▶ _MATERIAL SUPPLIED_:
——————

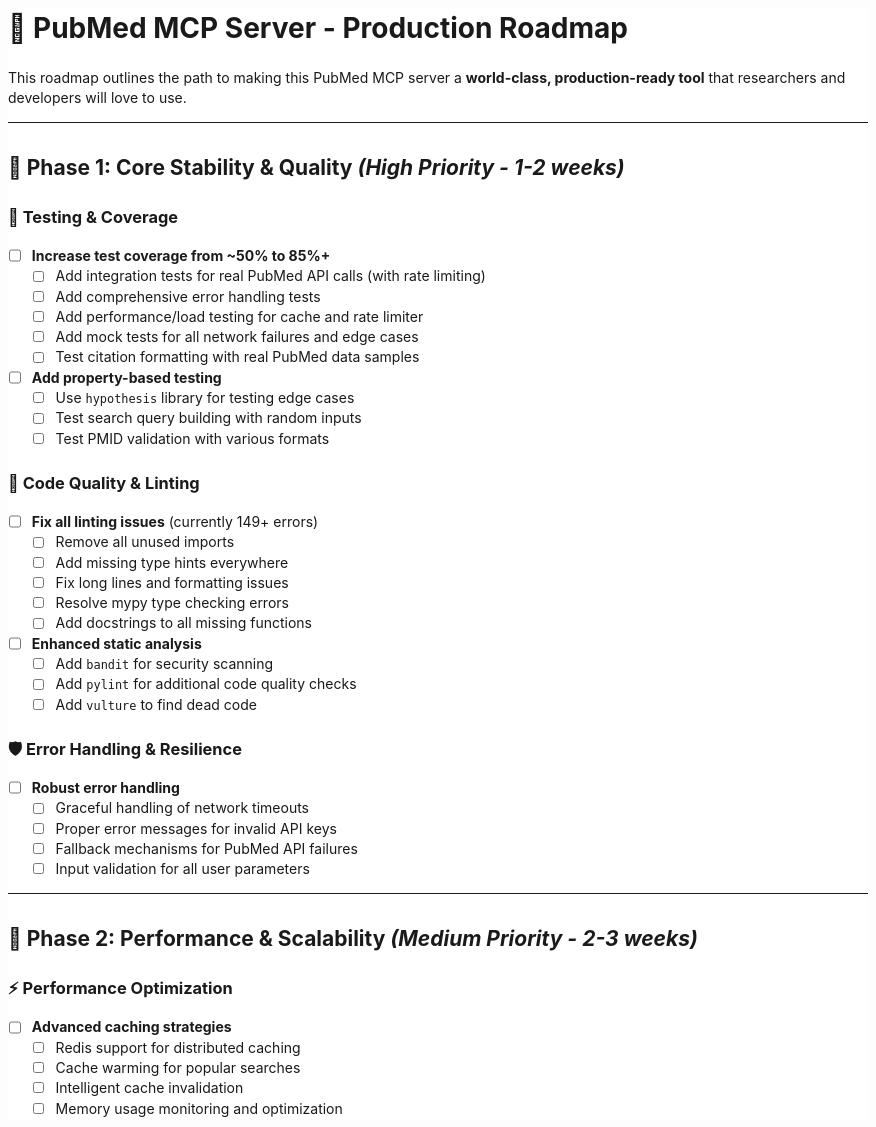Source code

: # 🚀 PubMed MCP Server - Production Roadmap

This roadmap outlines the path to making this PubMed MCP server a **world-class, production-ready tool** that researchers and developers will love to use.

---

## 🎯 **Phase 1: Core Stability & Quality** *(High Priority - 1-2 weeks)*

### 🧪 **Testing & Coverage**
- [ ] **Increase test coverage from ~50% to 85%+**
  - [ ] Add integration tests for real PubMed API calls (with rate limiting)
  - [ ] Add comprehensive error handling tests
  - [ ] Add performance/load testing for cache and rate limiter
  - [ ] Add mock tests for all network failures and edge cases
  - [ ] Test citation formatting with real PubMed data samples

- [ ] **Add property-based testing**
  - [ ] Use `hypothesis` library for testing edge cases
  - [ ] Test search query building with random inputs
  - [ ] Test PMID validation with various formats

### 🔧 **Code Quality & Linting**
- [ ] **Fix all linting issues** (currently 149+ errors)
  - [ ] Remove all unused imports
  - [ ] Add missing type hints everywhere
  - [ ] Fix long lines and formatting issues
  - [ ] Resolve mypy type checking errors
  - [ ] Add docstrings to all missing functions

- [ ] **Enhanced static analysis**
  - [ ] Add `bandit` for security scanning
  - [ ] Add `pylint` for additional code quality checks
  - [ ] Add `vulture` to find dead code

### 🛡️ **Error Handling & Resilience**
- [ ] **Robust error handling**
  - [ ] Graceful handling of network timeouts
  - [ ] Proper error messages for invalid API keys
  - [ ] Fallback mechanisms for PubMed API failures
  - [ ] Input validation for all user parameters

---

## 🚀 **Phase 2: Performance & Scalability** *(Medium Priority - 2-3 weeks)*

### ⚡ **Performance Optimization**
- [ ] **Advanced caching strategies**
  - [ ] Redis support for distributed caching
  - [ ] Cache warming for popular searches
  - [ ] Intelligent cache invalidation
  - [ ] Memory usage monitoring and optimization
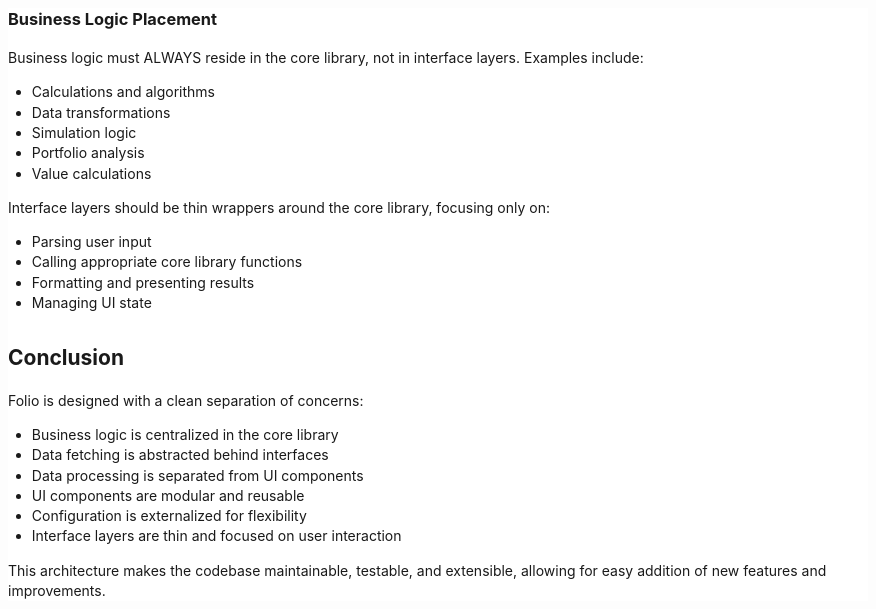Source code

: ### Business Logic Placement

Business logic must ALWAYS reside in the core library, not in interface layers. Examples include:

- Calculations and algorithms
- Data transformations
- Simulation logic
- Portfolio analysis
- Value calculations

Interface layers should be thin wrappers around the core library, focusing only on:
- Parsing user input
- Calling appropriate core library functions
- Formatting and presenting results
- Managing UI state

## Conclusion

Folio is designed with a clean separation of concerns:

- Business logic is centralized in the core library
- Data fetching is abstracted behind interfaces
- Data processing is separated from UI components
- UI components are modular and reusable
- Configuration is externalized for flexibility
- Interface layers are thin and focused on user interaction

This architecture makes the codebase maintainable, testable, and extensible, allowing for easy addition of new features and improvements.
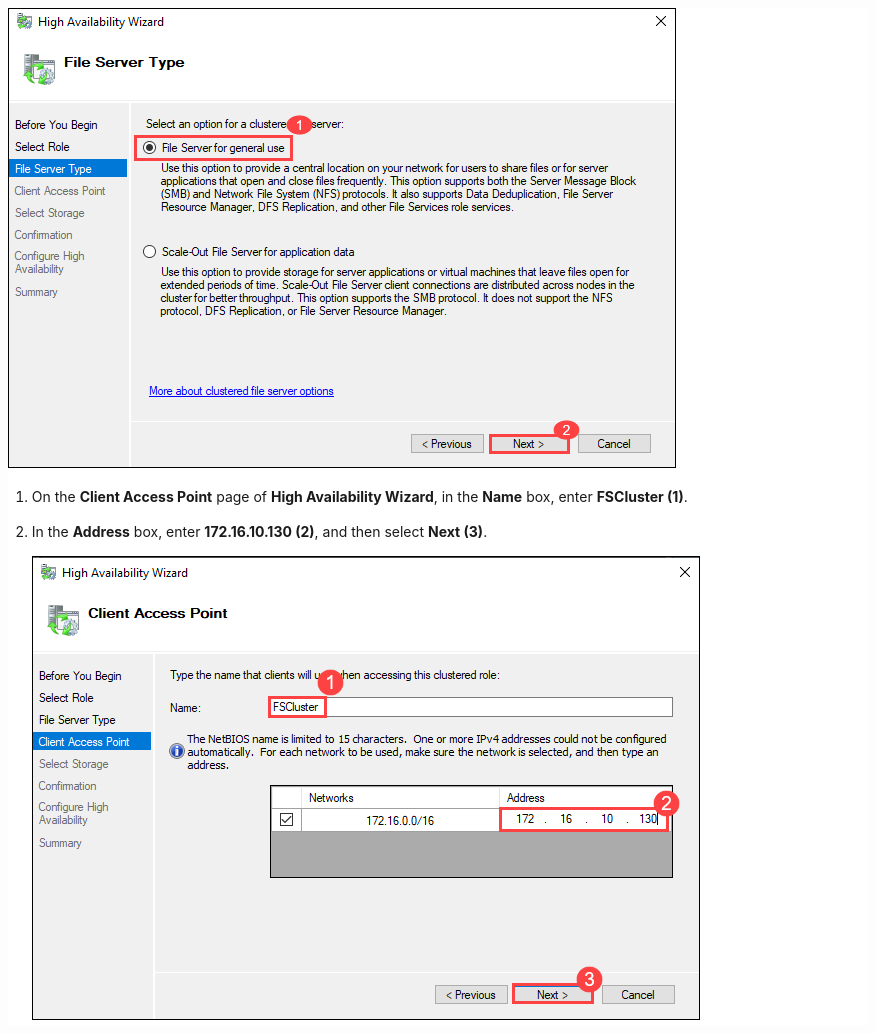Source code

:    ![](../Media/lab3z7.png) 

1. On the **Client Access Point** page of **High Availability Wizard**, in the **Name** box, enter **FSCluster (1)**.

1. In the **Address** box, enter **172.16.10.130 (2)**, and then select **Next (3)**.

    ![](../Media/lab3z8.png) 
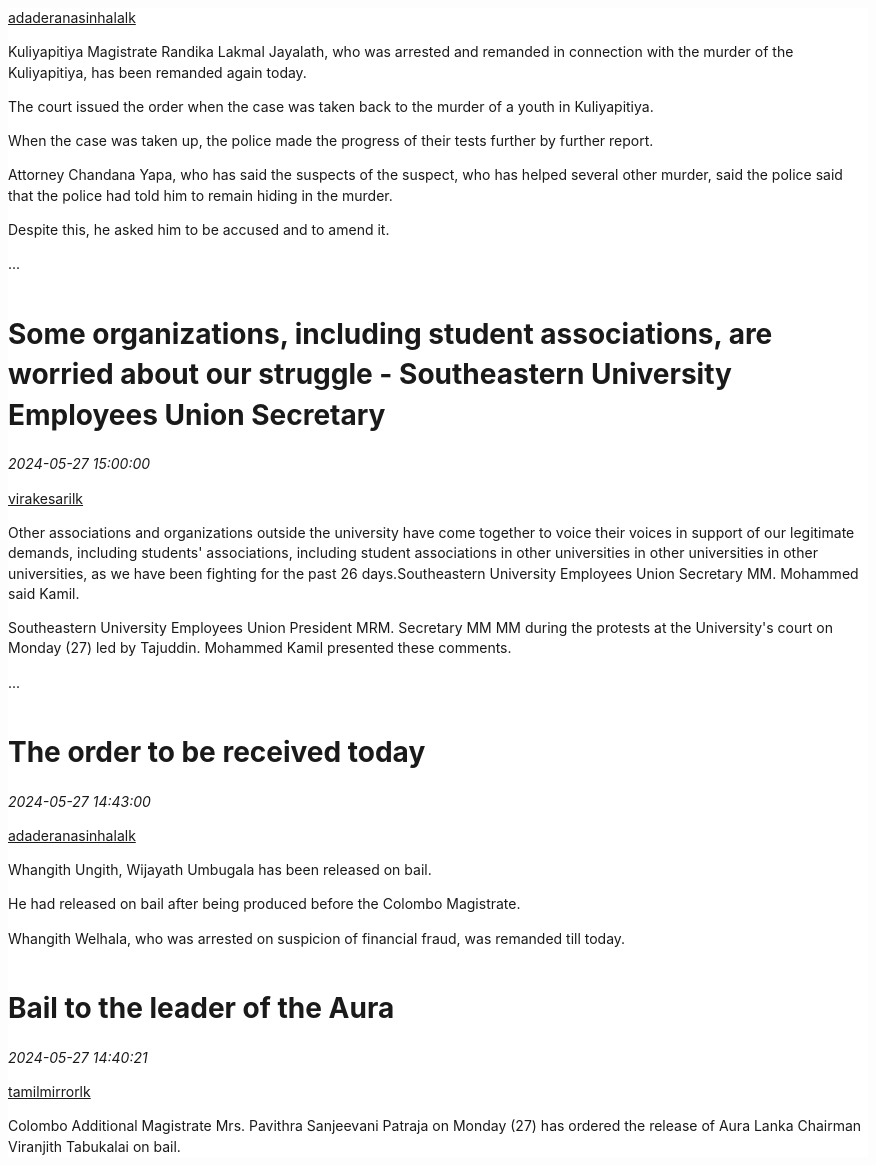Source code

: [adaderanasinhalalk](http://sinhala.adaderana.lk/news/197070)

Kuliyapitiya Magistrate Randika Lakmal Jayalath, who was arrested and remanded in connection with the murder of the Kuliyapitiya, has been remanded again today.

The court issued the order when the case was taken back to the murder of a youth in Kuliyapitiya.

When the case was taken up, the police made the progress of their tests further by further report.

Attorney Chandana Yapa, who has said the suspects of the suspect, who has helped several other murder, said the police said that the police had told him to remain hiding in the murder.

Despite this, he asked him to be accused and to amend it.

...



# Some organizations, including student associations, are worried about our struggle - Southeastern University Employees Union Secretary

*2024-05-27 15:00:00*

[virakesarilk](https://www.virakesari.lk/article/184608)

Other associations and organizations outside the university have come together to voice their voices in support of our legitimate demands, including students' associations, including student associations in other universities in other universities in other universities, as we have been fighting for the past 26 days.Southeastern University Employees Union Secretary MM. Mohammed said Kamil.

Southeastern University Employees Union President MRM. Secretary MM MM during the protests at the University's court on Monday (27) led by Tajuddin. Mohammed Kamil presented these comments.

...



# The order to be received today

*2024-05-27 14:43:00*

[adaderanasinhalalk](http://sinhala.adaderana.lk/news/197069)

Whangith Ungith, Wijayath Umbugala has been released on bail.

He had released on bail after being produced before the Colombo Magistrate.

Whangith Welhala, who was arrested on suspicion of financial fraud, was remanded till today.



# Bail to the leader of the Aura

*2024-05-27 14:40:21*

[tamilmirrorlk](https://www.tamilmirror.lk/செய்திகள்/அவுரா-தலைவருக்கு-பிணை/175-337970)

Colombo Additional Magistrate Mrs. Pavithra Sanjeevani Patraja on Monday (27) has ordered the release of Aura Lanka Chairman Viranjith Tabukalai on bail.
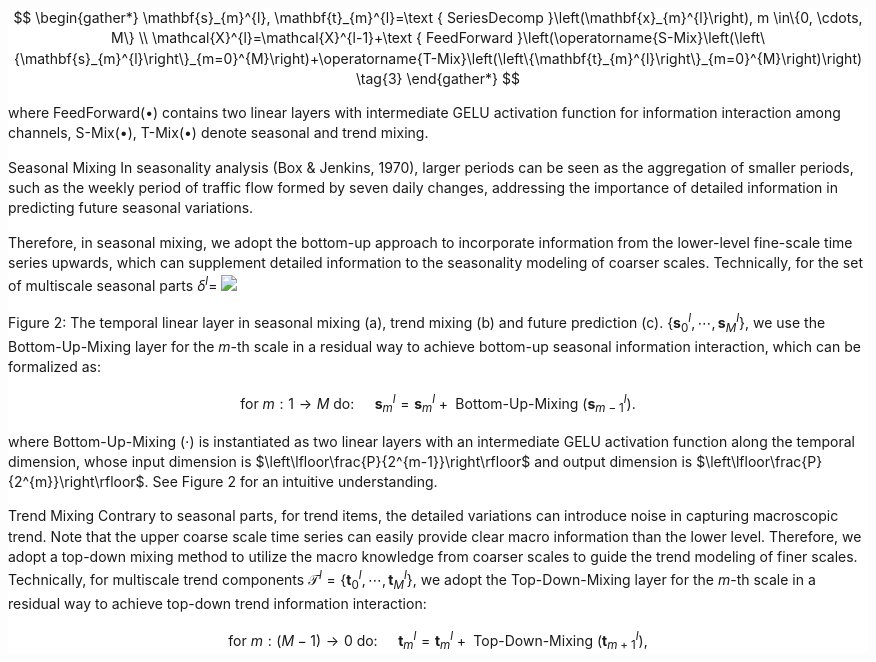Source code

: $$
\begin{gather*}
\mathbf{s}_{m}^{l}, \mathbf{t}_{m}^{l}=\text { SeriesDecomp }\left(\mathbf{x}_{m}^{l}\right), m \in\{0, \cdots, M\} \\
\mathcal{X}^{l}=\mathcal{X}^{l-1}+\text { FeedForward }\left(\operatorname{S-Mix}\left(\left\{\mathbf{s}_{m}^{l}\right\}_{m=0}^{M}\right)+\operatorname{T-Mix}\left(\left\{\mathbf{t}_{m}^{l}\right\}_{m=0}^{M}\right)\right) \tag{3}
\end{gather*}
$$

where FeedForward(•) contains two linear layers with intermediate GELU activation function for information interaction among channels, S-Mix(•), T-Mix(•) denote seasonal and trend mixing.

Seasonal Mixing In seasonality analysis (Box \& Jenkins, 1970), larger periods can be seen as the aggregation of smaller periods, such as the weekly period of traffic flow formed by seven daily changes, addressing the importance of detailed information in predicting future seasonal variations.

Therefore, in seasonal mixing, we adopt the bottom-up approach to incorporate information from the lower-level fine-scale time series upwards, which can supplement detailed information to the seasonality modeling of coarser scales. Technically, for the set of multiscale seasonal parts $\delta^{l}=$
![](https://cdn.mathpix.com/cropped/2025_06_08_006595fd8d25e0399283g-05.jpg?height=356&width=1380&top_left_y=315&top_left_x=367)

Figure 2: The temporal linear layer in seasonal mixing (a), trend mixing (b) and future prediction (c). $\left\{\mathbf{s}_{0}^{l}, \cdots, \mathbf{s}_{M}^{l}\right\}$, we use the Bottom-Up-Mixing layer for the $m$-th scale in a residual way to achieve bottom-up seasonal information interaction, which can be formalized as:

$$
\begin{equation*}
\text { for } m: 1 \rightarrow M \text { do: } \quad \mathbf{s}_{m}^{l}=\mathbf{s}_{m}^{l}+\text { Bottom-Up-Mixing }\left(\mathbf{s}_{m-1}^{l}\right) . \tag{4}
\end{equation*}
$$

where Bottom-Up-Mixing $(\cdot)$ is instantiated as two linear layers with an intermediate GELU activation function along the temporal dimension, whose input dimension is $\left\lfloor\frac{P}{2^{m-1}}\right\rfloor$ and output dimension is $\left\lfloor\frac{P}{2^{m}}\right\rfloor$. See Figure 2 for an intuitive understanding.

Trend Mixing Contrary to seasonal parts, for trend items, the detailed variations can introduce noise in capturing macroscopic trend. Note that the upper coarse scale time series can easily provide clear macro information than the lower level. Therefore, we adopt a top-down mixing method to utilize the macro knowledge from coarser scales to guide the trend modeling of finer scales.
Technically, for multiscale trend components $\mathcal{T}^{l}=\left\{\mathbf{t}_{0}^{l}, \cdots, \mathbf{t}_{M}^{l}\right\}$, we adopt the Top-Down-Mixing layer for the $m$-th scale in a residual way to achieve top-down trend information interaction:

$$
\begin{equation*}
\text { for } m:(M-1) \rightarrow 0 \text { do: } \quad \mathbf{t}_{m}^{l}=\mathbf{t}_{m}^{l}+\text { Top-Down-Mixing }\left(\mathbf{t}_{m+1}^{l}\right), \tag{5}
\end{equation*}
$$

——————

▶ _THE TASK_:
Look back at the data above, then output exactly the lines from the line holding "Whangith Ungith, Wijayath" up to and including the line holding "where FeedForward(•) contains". Leave out the pictures.

▶ _ANSWER_:
Whangith Ungith, Wijayath Umbugala has been released on bail.

He had released on bail after being produced before the Colombo Magistrate.

Whangith Welhala, who was arrested on suspicion of financial fraud, was remanded till today.



# Bail to the leader of the Aura

*2024-05-27 14:40:21*

[tamilmirrorlk](https://www.tamilmirror.lk/செய்திகள்/அவுரா-தலைவருக்கு-பிணை/175-337970)

Colombo Additional Magistrate Mrs. Pavithra Sanjeevani Patraja on Monday (27) has ordered the release of Aura Lanka Chairman Viranjith Tabukalai on bail.
Source code

: $$
\begin{gather*}
\mathbf{s}_{m}^{l}, \mathbf{t}_{m}^{l}=\text { SeriesDecomp }\left(\mathbf{x}_{m}^{l}\right), m \in\{0, \cdots, M\} \\
\mathcal{X}^{l}=\mathcal{X}^{l-1}+\text { FeedForward }\left(\operatorname{S-Mix}\left(\left\{\mathbf{s}_{m}^{l}\right\}_{m=0}^{M}\right)+\operatorname{T-Mix}\left(\left\{\mathbf{t}_{m}^{l}\right\}_{m=0}^{M}\right)\right) \tag{3}
\end{gather*}
$$

where FeedForward(•) contains two linear layers with intermediate GELU activation function for information interaction among channels, S-Mix(•), T-Mix(•) denote seasonal and trend mixing.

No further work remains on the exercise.